En France, le mot « presqu’île » a le goût de la mer. Il sent le sel, les embruns et le vent. Il est le petit appendice qui sort des côtes et qui s’avance vers l’immensité de l’océan. Une griffe de granit comme à Quiberon ou une montagne de bruyères comme à Crozon.

En Allemagne, on trouve quelques presqu’îles aussi. Sur la mer Baltique, il y a Holnis par exemple, juste en dessous de la frontière danoise — un poème romantique, une initiation au rêve scandinave, une caresse oculaire aux tons bleus, jaunes et verts.

La presqu’île de Störland, elle, a le goût de l’eau douce. Elle sent les prés, les bocages et les chevaux car elle se trouve dans les terres et au bord d’un lac. Un très grand lac à trente kilomètres de la Baltique, au milieu d’une région riche en paysages vallonnés : la Suisse du Holstein.

Le Grand Lac de Plön

Sur la liste des plus grands lacs d’Allemagne, celui de Plön est le dixième. Sa forme décomposée qui fait penser un peu au continent africain lui vaut 50 kilomètres de rivages, une presqu’île princière — la superbe Ile aux Princes — et un archipel de petites îles peuplées d’oiseaux, surtout au printemps et à l’automne.
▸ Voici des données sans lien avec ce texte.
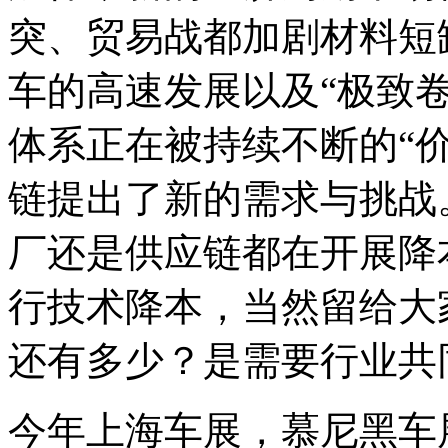
突、贸易战都加剧材料短
车的高速发展以及“极致
体系正在被持续不断的“
链提出了新的需求与挑战
厂还是供应链都在开展降
行技术降本，当然留给大
还有多少？是需要行业共
今年上海车展，慕尼黑车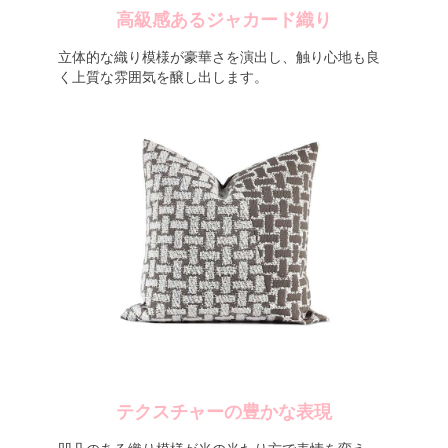
高級感あるジャカード織り
立体的な織り模様が豪華さを演出し、触り心地も良
く上質な雰囲気を醸し出します。
テクスチャーの豊かな表現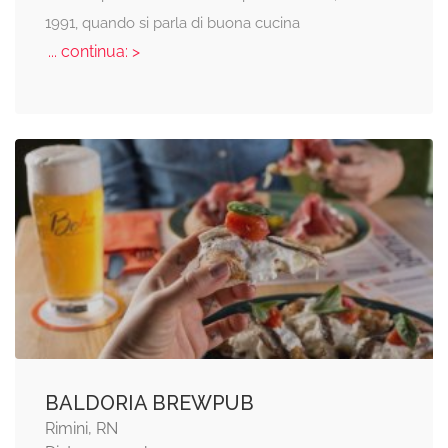
1991, quando si parla di buona cucina
... continua: >
BALDORIA BREWPUB
Rimini, RN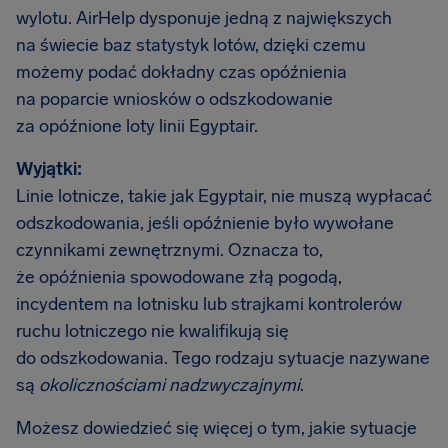
wylotu. AirHelp dysponuje jedną z największych
na świecie baz statystyk lotów, dzięki czemu
możemy podać dokładny czas opóźnienia
na poparcie wniosków o odszkodowanie
za opóźnione loty linii Egyptair.
Wyjątki:
Linie lotnicze, takie jak Egyptair, nie muszą wypłacać
odszkodowania, jeśli opóźnienie było wywołane
czynnikami zewnętrznymi. Oznacza to,
że opóźnienia spowodowane złą pogodą,
incydentem na lotnisku lub strajkami kontrolerów
ruchu lotniczego nie kwalifikują się
do odszkodowania. Tego rodzaju sytuacje nazywane
są
okolicznościami nadzwyczajnymi
.
Możesz dowiedzieć się więcej o tym, jakie sytuacje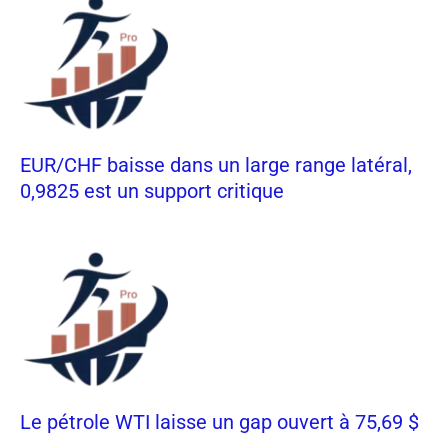
EUR/CHF baisse dans un large range latéral,
0,9825 est un support critique
Le pétrole WTI laisse un gap ouvert à 75,69 $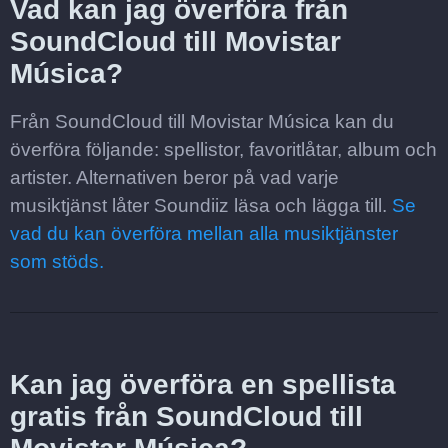
Vad kan jag överföra från
SoundCloud till Movistar
Música?
Från SoundCloud till Movistar Música kan du
överföra följande: spellistor, favoritlåtar, album och
artister. Alternativen beror på vad varje
musiktjänst låter Soundiiz läsa och lägga till.
Se
vad du kan överföra mellan alla musiktjänster
som stöds.
Kan jag överföra en spellista
gratis från SoundCloud till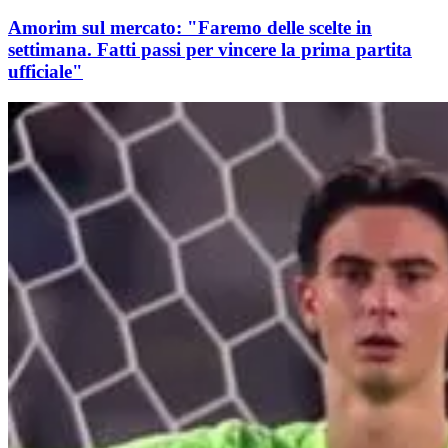
Amorim sul mercato: "Faremo delle scelte in
settimana. Fatti passi per vincere la prima partita
ufficiale"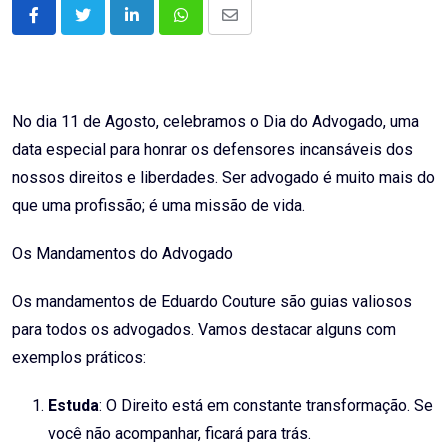
LinkedIn
Whatsapp
Share
via
Email
No dia 11 de Agosto, celebramos o Dia do Advogado, uma
data especial para honrar os defensores incansáveis dos
nossos direitos e liberdades. Ser advogado é muito mais do
que uma profissão; é uma missão de vida.
Os Mandamentos do Advogado
Os mandamentos de Eduardo Couture são guias valiosos
para todos os advogados. Vamos destacar alguns com
exemplos práticos:
Estuda
: O Direito está em constante transformação. Se
você não acompanhar, ficará para trás.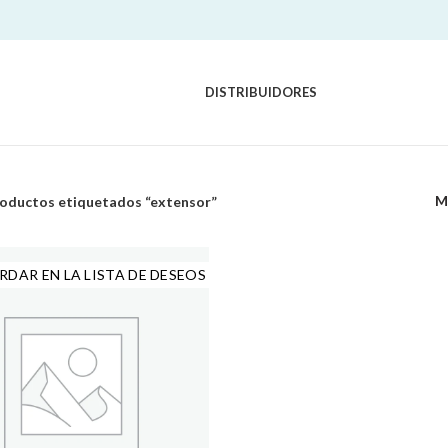
DISTRIBUIDORES
M
oductos etiquetados “extensor”
RDAR EN LA LISTA DE DESEOS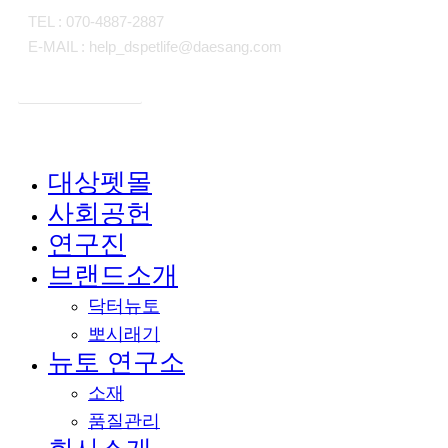
TEL : 070-4887-2887
E-MAIL : help_dspetlife@daesang.com
개인정보처리방침
대상펫몰
Close
사회공헌
Menu
연구진
브랜드소개
닥터뉴토
뽀시래기
뉴토 연구소
소재
품질관리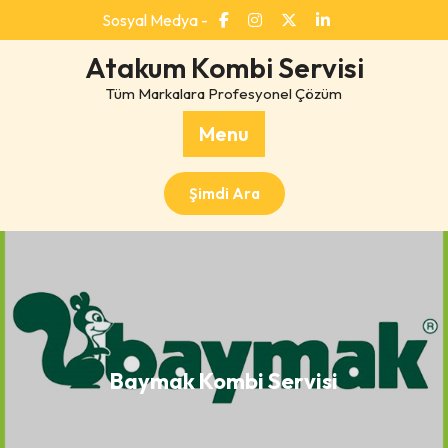
Skip
Sosyal Medya -
to
content
Atakum Kombi Servisi
Tüm Markalara Profesyonel Çözüm
Menu
Şimdi Ara
Baymak Kombi Servisi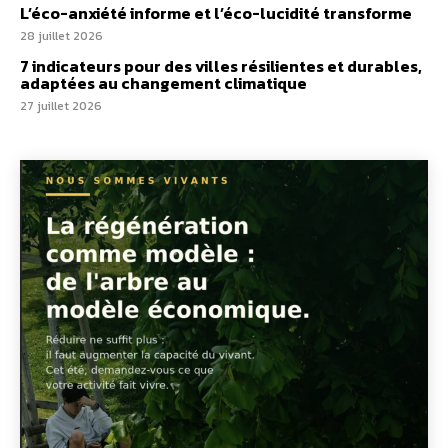
L’éco-anxiété informe et l’éco-lucidité transforme
28 juillet 2026
7 indicateurs pour des villes résilientes et durables,
adaptées au changement climatique
27 juillet 2026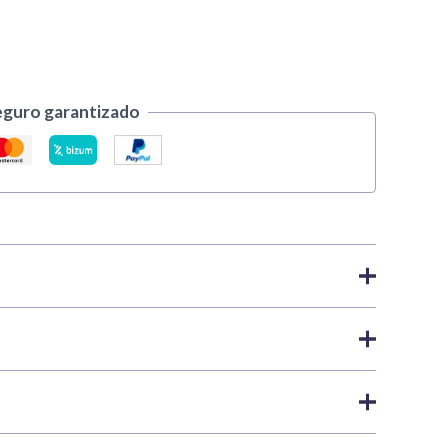
eguro garantizado
acrílicas
,
X y XF Acrylic | Tamiya
aro) es un color acrílico de acabado mate de la gama
ras y piezas de modelismo con capas finas y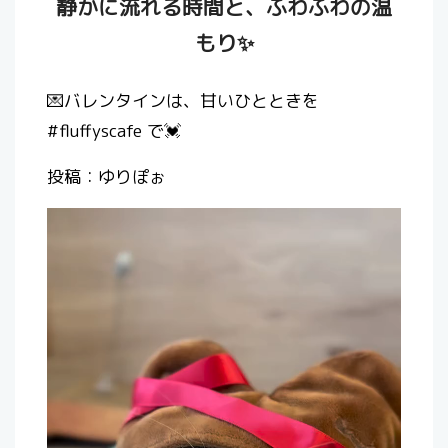
静かに流れる時間と、ふわふわの温
もり✨
💌バレンタインは、甘いひとときを
#fluffyscafe で💓
投稿：ゆりぽぉ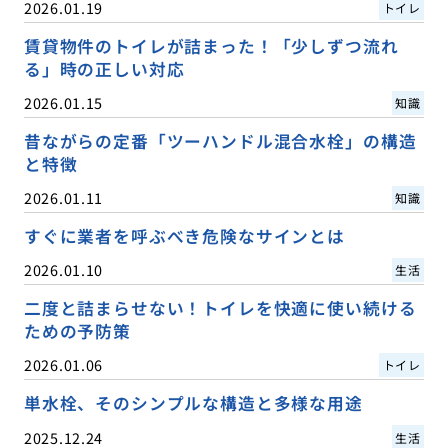
2026.01.19
トイレ
賃貸物件のトイレが詰まった！「少しずつ流れ
る」時の正しい対応
2026.01.15
知識
昔ながらの定番「ツーハンドル混合水栓」の構造
と特徴
2026.01.11
知識
すぐに業者を呼ぶべき危険なサインとは
2026.01.10
生活
二度と詰まらせない！トイレを快適に使い続ける
ための予防策
2026.01.06
トイレ
単水栓、そのシンプルな構造と多様な用途
2025.12.24
生活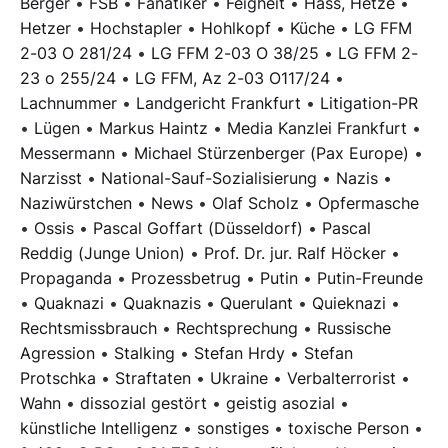
Berger
•
FSB
•
Fanatiker
•
Feigheit
•
Hass, Hetze
•
Hetzer
•
Hochstapler
•
Hohlkopf
•
Küche
•
LG FFM
2-03 O 281/24
•
LG FFM 2-03 O 38/25
•
LG FFM 2-
23 o 255/24
•
LG FFM, Az 2-03 O117/24
•
Lachnummer
•
Landgericht Frankfurt
•
Litigation-PR
•
Lügen
•
Markus Haintz
•
Media Kanzlei Frankfurt
•
Messermann
•
Michael Stürzenberger (Pax Europe)
•
Narzisst
•
National-Sauf-Sozialisierung
•
Nazis
•
Naziwürstchen
•
News
•
Olaf Scholz
•
Opfermasche
•
Ossis
•
Pascal Goffart (Düsseldorf)
•
Pascal
Reddig (Junge Union)
•
Prof. Dr. jur. Ralf Höcker
•
Propaganda
•
Prozessbetrug
•
Putin
•
Putin-Freunde
•
Quaknazi
•
Quaknazis
•
Querulant
•
Quieknazi
•
Rechtsmissbrauch
•
Rechtsprechung
•
Russische
Agression
•
Stalking
•
Stefan Hrdy
•
Stefan
Protschka
•
Straftaten
•
Ukraine
•
Verbalterrorist
•
Wahn
•
dissozial gestört
•
geistig asozial
•
künstliche Intelligenz
•
sonstiges
•
toxische Person
•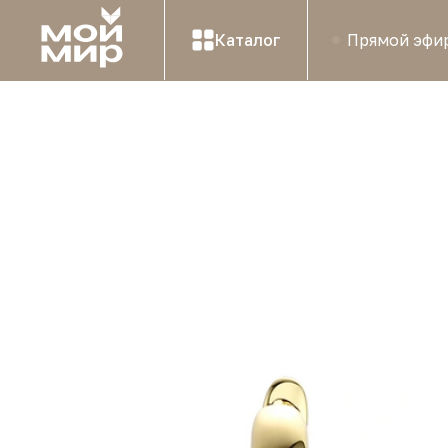
Каталог
Прямой эфи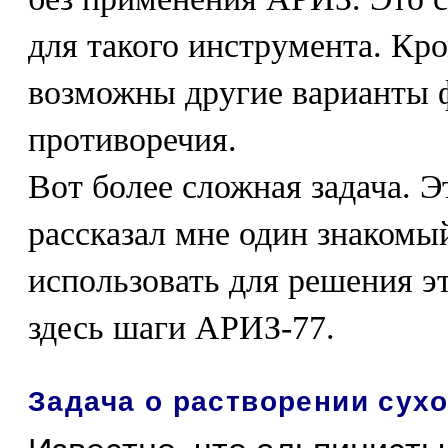
для такого инструмента. Кро
возможны другие варианты 
противоречия.
Вот более сложная задача. Э
рассказал мне один знакомы
использовать для решения э
здесь шаги АРИЗ-77.
Задача о растворении сух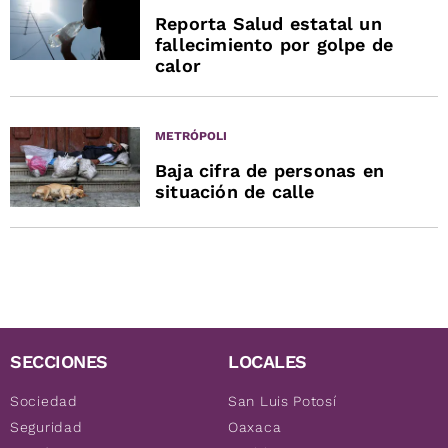
Reporta Salud estatal un
fallecimiento por golpe de
calor
METRÓPOLI
Baja cifra de personas en
situación de calle
SECCIONES
LOCALES
Sociedad
San Luis Potosí
Seguridad
Oaxaca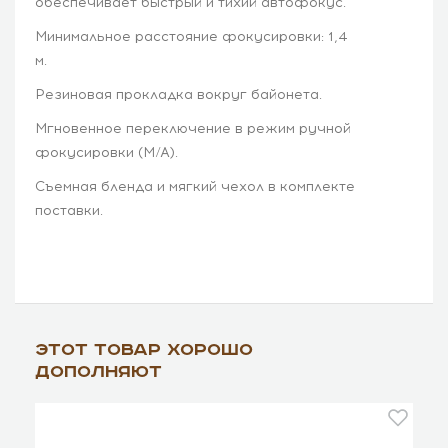
обеспечивает быстрый и тихий автофокус.
Минимальное расстояние фокусировки: 1,4
м.
Резиновая прокладка вокруг байонета.
Мгновенное переключение в режим ручной
фокусировки (M/A).
Съемная бленда и мягкий чехол в комплекте
поставки.
Этот товар хорошо
дополняют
Les beaux jours sont revenus dans le Schleswig-Holstein, il était temps. Le soleil brille. Une phrase toute simple mais qui résume bien la situation.

Là où je suis assise, un vent chaud caresse les herbes encore un peu jaunies par l’hiver et fait trembler les premières fleurs de l’année avant de dévaler les pentes du grand pré dans lequel je me trouve. Furtive, la brise poursuit sa route derrière moi, survolant un petit cours d’eau caché dans un fouillis d’arbustes.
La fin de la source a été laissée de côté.